* Information:
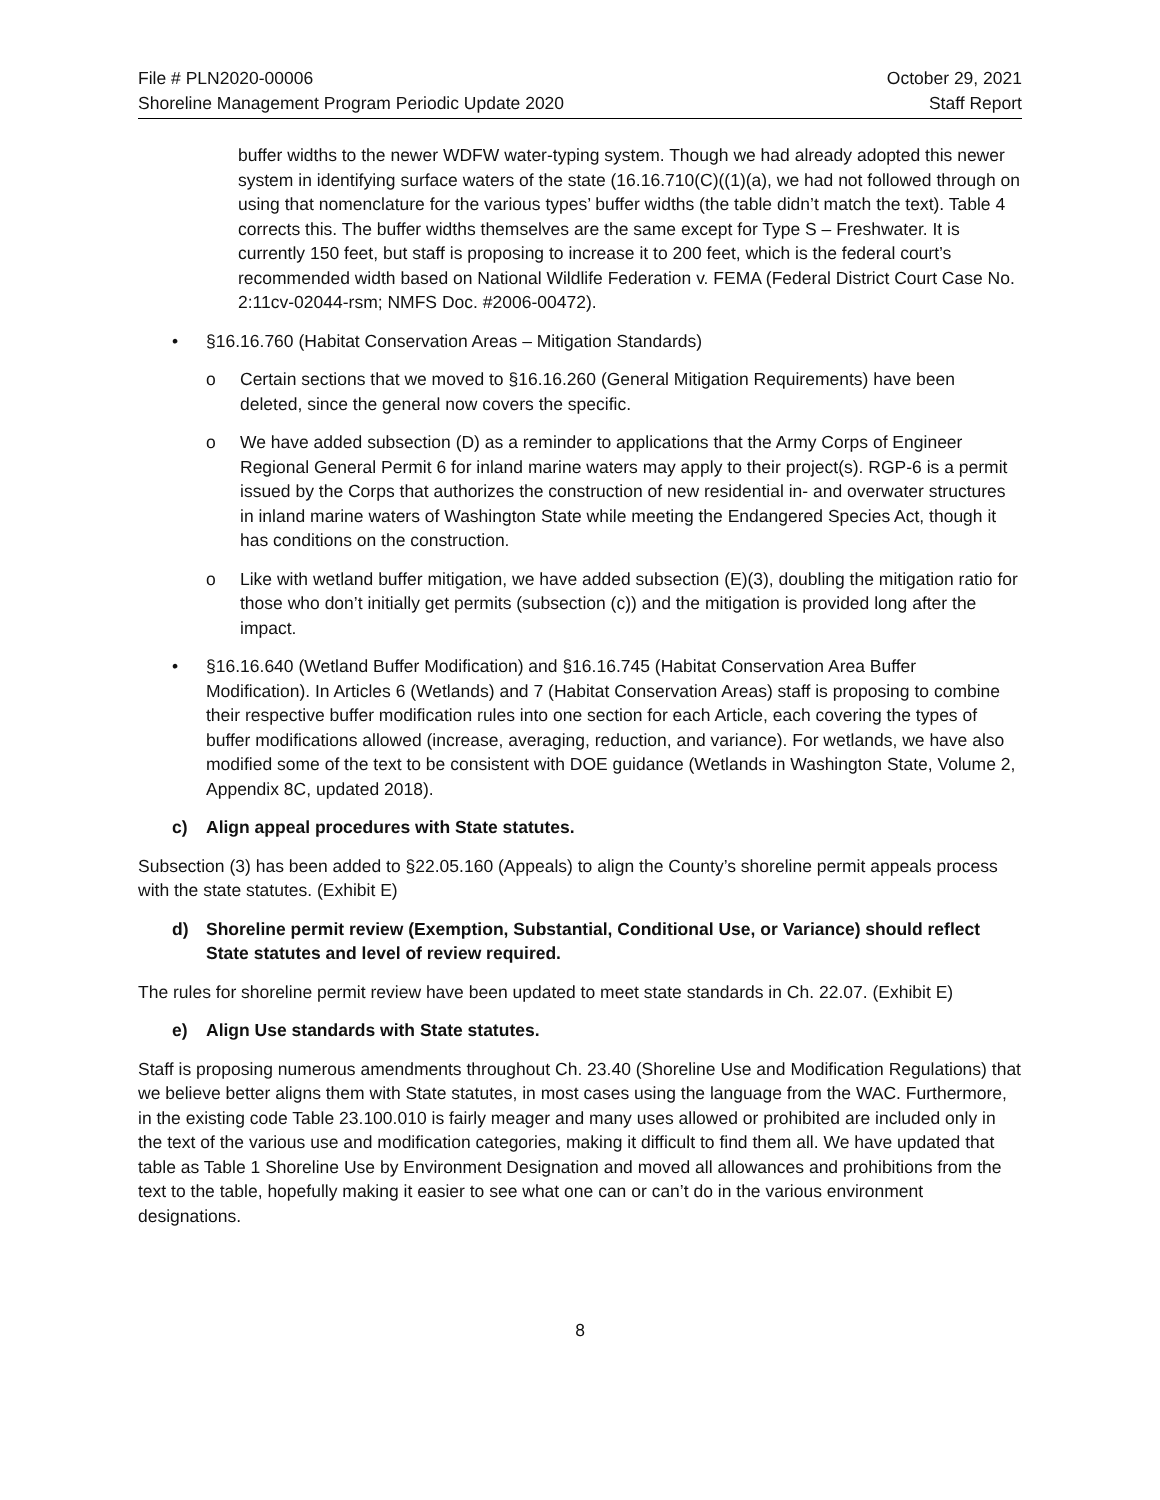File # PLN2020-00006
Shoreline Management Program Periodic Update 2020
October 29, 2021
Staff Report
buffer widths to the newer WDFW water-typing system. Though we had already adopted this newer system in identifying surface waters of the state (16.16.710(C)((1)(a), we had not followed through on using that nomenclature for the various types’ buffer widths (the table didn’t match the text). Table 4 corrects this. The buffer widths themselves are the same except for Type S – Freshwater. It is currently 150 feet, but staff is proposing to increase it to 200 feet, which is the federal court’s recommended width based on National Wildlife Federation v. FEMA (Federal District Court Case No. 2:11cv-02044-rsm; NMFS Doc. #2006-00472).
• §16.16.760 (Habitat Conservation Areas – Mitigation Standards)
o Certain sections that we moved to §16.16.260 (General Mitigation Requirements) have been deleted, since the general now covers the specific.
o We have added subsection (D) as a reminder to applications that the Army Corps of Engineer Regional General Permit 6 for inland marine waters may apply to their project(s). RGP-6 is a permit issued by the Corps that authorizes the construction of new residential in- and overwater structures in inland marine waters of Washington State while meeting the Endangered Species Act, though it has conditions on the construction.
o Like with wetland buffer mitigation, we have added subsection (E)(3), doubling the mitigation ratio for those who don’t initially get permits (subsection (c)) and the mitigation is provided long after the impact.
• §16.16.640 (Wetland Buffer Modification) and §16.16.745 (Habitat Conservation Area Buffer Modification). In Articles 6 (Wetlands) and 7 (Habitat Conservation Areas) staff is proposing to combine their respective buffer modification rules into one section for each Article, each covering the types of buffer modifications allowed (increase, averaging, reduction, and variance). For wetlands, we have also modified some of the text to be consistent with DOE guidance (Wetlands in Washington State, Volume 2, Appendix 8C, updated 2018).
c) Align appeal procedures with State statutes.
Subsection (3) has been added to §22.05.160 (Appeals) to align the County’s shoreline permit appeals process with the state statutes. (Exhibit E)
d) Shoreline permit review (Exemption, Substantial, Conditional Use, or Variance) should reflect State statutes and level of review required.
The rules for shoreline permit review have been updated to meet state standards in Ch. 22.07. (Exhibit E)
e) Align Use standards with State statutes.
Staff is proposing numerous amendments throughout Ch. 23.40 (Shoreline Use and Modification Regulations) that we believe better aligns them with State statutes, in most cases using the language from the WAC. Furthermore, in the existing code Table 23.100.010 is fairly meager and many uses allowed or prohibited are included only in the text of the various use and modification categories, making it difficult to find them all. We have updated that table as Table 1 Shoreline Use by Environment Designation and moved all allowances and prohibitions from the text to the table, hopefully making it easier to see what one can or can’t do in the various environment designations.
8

* Exercise goal: If the data includes images, omit them, and set down everything else exactly as above.

* Exercise output:
File # PLN2020-00006
Shoreline Management Program Periodic Update 2020
October 29, 2021
Staff Report
buffer widths to the newer WDFW water-typing system. Though we had already adopted this newer system in identifying surface waters of the state (16.16.710(C)((1)(a), we had not followed through on using that nomenclature for the various types’ buffer widths (the table didn’t match the text). Table 4 corrects this. The buffer widths themselves are the same except for Type S – Freshwater. It is currently 150 feet, but staff is proposing to increase it to 200 feet, which is the federal court’s recommended width based on National Wildlife Federation v. FEMA (Federal District Court Case No. 2:11cv-02044-rsm; NMFS Doc. #2006-00472).
• §16.16.760 (Habitat Conservation Areas – Mitigation Standards)
o Certain sections that we moved to §16.16.260 (General Mitigation Requirements) have been deleted, since the general now covers the specific.
o We have added subsection (D) as a reminder to applications that the Army Corps of Engineer Regional General Permit 6 for inland marine waters may apply to their project(s). RGP-6 is a permit issued by the Corps that authorizes the construction of new residential in- and overwater structures in inland marine waters of Washington State while meeting the Endangered Species Act, though it has conditions on the construction.
o Like with wetland buffer mitigation, we have added subsection (E)(3), doubling the mitigation ratio for those who don’t initially get permits (subsection (c)) and the mitigation is provided long after the impact.
• §16.16.640 (Wetland Buffer Modification) and §16.16.745 (Habitat Conservation Area Buffer Modification). In Articles 6 (Wetlands) and 7 (Habitat Conservation Areas) staff is proposing to combine their respective buffer modification rules into one section for each Article, each covering the types of buffer modifications allowed (increase, averaging, reduction, and variance). For wetlands, we have also modified some of the text to be consistent with DOE guidance (Wetlands in Washington State, Volume 2, Appendix 8C, updated 2018).
c) Align appeal procedures with State statutes.
Subsection (3) has been added to §22.05.160 (Appeals) to align the County’s shoreline permit appeals process with the state statutes. (Exhibit E)
d) Shoreline permit review (Exemption, Substantial, Conditional Use, or Variance) should reflect State statutes and level of review required.
The rules for shoreline permit review have been updated to meet state standards in Ch. 22.07. (Exhibit E)
e) Align Use standards with State statutes.
Staff is proposing numerous amendments throughout Ch. 23.40 (Shoreline Use and Modification Regulations) that we believe better aligns them with State statutes, in most cases using the language from the WAC. Furthermore, in the existing code Table 23.100.010 is fairly meager and many uses allowed or prohibited are included only in the text of the various use and modification categories, making it difficult to find them all. We have updated that table as Table 1 Shoreline Use by Environment Designation and moved all allowances and prohibitions from the text to the table, hopefully making it easier to see what one can or can’t do in the various environment designations.
8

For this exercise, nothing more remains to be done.